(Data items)
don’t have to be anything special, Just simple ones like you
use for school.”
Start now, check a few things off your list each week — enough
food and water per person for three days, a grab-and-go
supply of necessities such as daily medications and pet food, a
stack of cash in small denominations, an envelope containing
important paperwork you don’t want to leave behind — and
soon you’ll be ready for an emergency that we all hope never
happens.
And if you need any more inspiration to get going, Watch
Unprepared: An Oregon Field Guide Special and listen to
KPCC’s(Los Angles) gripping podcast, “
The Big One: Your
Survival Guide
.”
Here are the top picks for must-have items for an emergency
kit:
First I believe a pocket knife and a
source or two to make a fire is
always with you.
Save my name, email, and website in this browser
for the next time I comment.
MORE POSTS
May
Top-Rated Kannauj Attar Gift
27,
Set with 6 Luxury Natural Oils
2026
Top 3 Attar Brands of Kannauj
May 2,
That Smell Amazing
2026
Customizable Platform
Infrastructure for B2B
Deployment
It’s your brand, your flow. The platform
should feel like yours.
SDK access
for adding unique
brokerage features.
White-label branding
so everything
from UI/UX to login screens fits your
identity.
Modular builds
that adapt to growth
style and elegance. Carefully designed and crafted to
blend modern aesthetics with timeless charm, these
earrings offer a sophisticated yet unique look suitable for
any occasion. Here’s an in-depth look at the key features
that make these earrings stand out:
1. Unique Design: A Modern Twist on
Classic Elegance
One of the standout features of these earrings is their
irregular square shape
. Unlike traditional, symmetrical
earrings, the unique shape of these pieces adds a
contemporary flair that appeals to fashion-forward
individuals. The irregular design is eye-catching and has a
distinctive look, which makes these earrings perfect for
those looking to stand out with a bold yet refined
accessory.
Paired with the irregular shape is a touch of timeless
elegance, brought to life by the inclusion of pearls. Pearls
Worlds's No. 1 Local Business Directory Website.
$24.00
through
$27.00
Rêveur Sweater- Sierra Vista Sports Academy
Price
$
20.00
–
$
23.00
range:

TASK:
Your answer must be the lines from the one containing "source or two to make a fire is" to the last line of the entries, repeated exactly and with nothing else.

EXERCISE RESULT:
source or two to make a fire is
always with you.
Save my name, email, and website in this browser
for the next time I comment.
MORE POSTS
May
Top-Rated Kannauj Attar Gift
27,
Set with 6 Luxury Natural Oils
2026
Top 3 Attar Brands of Kannauj
May 2,
That Smell Amazing
2026
Customizable Platform
Infrastructure for B2B
Deployment
It’s your brand, your flow. The platform
should feel like yours.
SDK access
for adding unique
brokerage features.
White-label branding
so everything
from UI/UX to login screens fits your
identity.
Modular builds
that adapt to growth
style and elegance. Carefully designed and crafted to
blend modern aesthetics with timeless charm, these
earrings offer a sophisticated yet unique look suitable for
any occasion. Here’s an in-depth look at the key features
that make these earrings stand out:
1. Unique Design: A Modern Twist on
Classic Elegance
One of the standout features of these earrings is their
irregular square shape
. Unlike traditional, symmetrical
earrings, the unique shape of these pieces adds a
contemporary flair that appeals to fashion-forward
individuals. The irregular design is eye-catching and has a
distinctive look, which makes these earrings perfect for
those looking to stand out with a bold yet refined
accessory.
Paired with the irregular shape is a touch of timeless
elegance, brought to life by the inclusion of pearls. Pearls
Worlds's No. 1 Local Business Directory Website.
$24.00
through
$27.00
Rêveur Sweater- Sierra Vista Sports Academy
Price
$
20.00
–
$
23.00
range:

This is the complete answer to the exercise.